I am planning on a Make a set area, Traps on display, and the usual buy a T-shirt area. Come on over and give a hand see you there. 
PM me your Phone number and I will give you a call.


Thanks 
Jon


----------



## Fur-minator (Nov 28, 2007)

Jon, I am hoping I can free up some time to help again this year. I had a great time at the booth last year.

Could you post the times that you will be needing volunteers. Like the set-up time, tear down time, Fri. Sat. and Sun. beginning time/ ending time ect...

Thanks for doing this again. It is a very good way to highlight trapping to the other outdoors people.


----------



## 2 Kids And I Trap (Jan 5, 2010)

I will do that I do know that Set-up is ad can be from 1pm To 7pm Thursday. I will look up the rest of the times and post soon. 


Jon


----------



## 2 Kids And I Trap (Jan 5, 2010)

Feb 16th-19th, 2012
Set-up 
Thursday 1.00Pm To 7.00pm 
Friday 8.00am To 1.00pm

Public Expo Hours 
Friday 2.00pm to 9.00pm
Sat 9.00am to 7.00p
Sun 9.00am to 4.00p

If you can help during this weekend the help would be most welcome.


----------



## 2 Kids And I Trap (Jan 5, 2010)

ttt


----------



## 2 Kids And I Trap (Jan 5, 2010)

ttt


----------



## 2 Kids And I Trap (Jan 5, 2010)

Fur-minator said:


> Jon, I am hoping I can free up some time to help again this year. I had a great time at the booth last year.
> 
> Could you post the times that you will be needing volunteers. Like the set-up time, tear down time, Fri. Sat. and Sun. beginning time/ ending time ect...
> 
> Thanks for doing this again. It is a very good way to highlight trapping to the other outdoors people.


 
PM your phone number would ya? 

Thanks 
Jon


----------



## Fur-minator (Nov 28, 2007)

PM sent.


----------



## 2 Kids And I Trap (Jan 5, 2010)

Still looking for guys to help, I have five that have agreed to help out including myself. Please we need you help!


Jon


----------



## BigWhiskey (Jan 7, 2010)

I am available for Saturday. Let me know if you need someone on Saturday, hopefully just half of the day, let me know what will work via PM.


----------



## David G Duncan (Mar 26, 2000)

Jon,

Put me down to help on Friday. Hopefully I can talk my wife to coming and modeling her fur coat. 

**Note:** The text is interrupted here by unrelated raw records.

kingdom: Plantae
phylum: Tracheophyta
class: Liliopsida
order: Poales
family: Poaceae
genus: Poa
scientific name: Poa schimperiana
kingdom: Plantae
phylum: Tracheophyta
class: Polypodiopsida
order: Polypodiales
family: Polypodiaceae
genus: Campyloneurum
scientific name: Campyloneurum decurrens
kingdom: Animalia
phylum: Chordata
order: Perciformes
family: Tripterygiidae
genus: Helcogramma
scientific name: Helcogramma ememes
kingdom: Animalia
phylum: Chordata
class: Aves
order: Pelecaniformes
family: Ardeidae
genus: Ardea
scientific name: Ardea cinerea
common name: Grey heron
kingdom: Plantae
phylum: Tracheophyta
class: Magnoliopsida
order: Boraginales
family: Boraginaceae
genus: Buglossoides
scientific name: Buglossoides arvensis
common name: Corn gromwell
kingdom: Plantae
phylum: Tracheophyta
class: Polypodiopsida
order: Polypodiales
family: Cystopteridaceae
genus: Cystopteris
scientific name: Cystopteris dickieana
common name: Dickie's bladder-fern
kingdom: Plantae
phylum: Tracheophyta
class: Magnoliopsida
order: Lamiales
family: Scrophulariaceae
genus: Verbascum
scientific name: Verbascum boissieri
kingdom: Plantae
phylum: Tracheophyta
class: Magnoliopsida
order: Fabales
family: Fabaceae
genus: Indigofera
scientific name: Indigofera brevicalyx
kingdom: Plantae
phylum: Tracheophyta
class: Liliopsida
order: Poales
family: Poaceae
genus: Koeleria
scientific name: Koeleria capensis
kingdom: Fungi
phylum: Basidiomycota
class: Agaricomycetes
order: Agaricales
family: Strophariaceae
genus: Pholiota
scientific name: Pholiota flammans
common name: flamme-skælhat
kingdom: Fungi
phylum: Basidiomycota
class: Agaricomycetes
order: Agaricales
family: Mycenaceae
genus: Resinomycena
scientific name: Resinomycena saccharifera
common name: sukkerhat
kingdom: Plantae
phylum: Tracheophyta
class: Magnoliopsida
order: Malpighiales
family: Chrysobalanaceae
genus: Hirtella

This past Sat. we helped Dave Lyons in the Booth at the Big Buck night at Kingsley H.S.

We both at a great time!

If you need me to bring some tanned furs, send me a PM.

Dave


----------



## Fur-minator (Nov 28, 2007)

Jon,

I am planning to be there on Sunday If you need the help. I can help tear down and carry stuff out as well.

Let me know what you still have need for.

Mark


----------



## BMoney (Feb 8, 2006)

Jeff and myself (Barry) will have a SimplyOutdoorsTV booth at lansing as well! I used to trap alot as you may remember but my job has taken me to the detroitish area. Id really like to meet you guys, ill do my best to stop in and say hi, and feel free to do the same! See ya soon


----------



## Fur-minator (Nov 28, 2007)

Two weeks left until the Expo. I am looking forward to the show again this year. If you guys haven't ever worked a booth before you would be surprised at how much fun it can be.

Jon, is there anything you need people to bring to the booth this year for the display?


----------



## 2 Kids And I Trap (Jan 5, 2010)

IF you wanted to bring your bagger mount. And anything that your heart desires that would make the booth the talk of the town. IF it make the booth great I am for it. 

Jon


----------



## 2 Kids And I Trap (Jan 5, 2010)

I could use more people, Please come and help us make this a great booth. 

Jon


----------



## Fur-minator (Nov 28, 2007)

One week to go!

I am getting my badger taken off the wall today so it is ready for the show. I will bring it up Friday when I am at the show with my Dad. I will leave it there until the show is done Sunday. I will be working the booth on Sunday and helping tear down.

Do you still need more people for the booth?


----------



## 2 Kids And I Trap (Jan 5, 2010)

There are about four people a day coming and going. IF anyone else would like free admission to the show. Come volunteer and see the show. I will be posting a schedule here is a bit. 

Jon


----------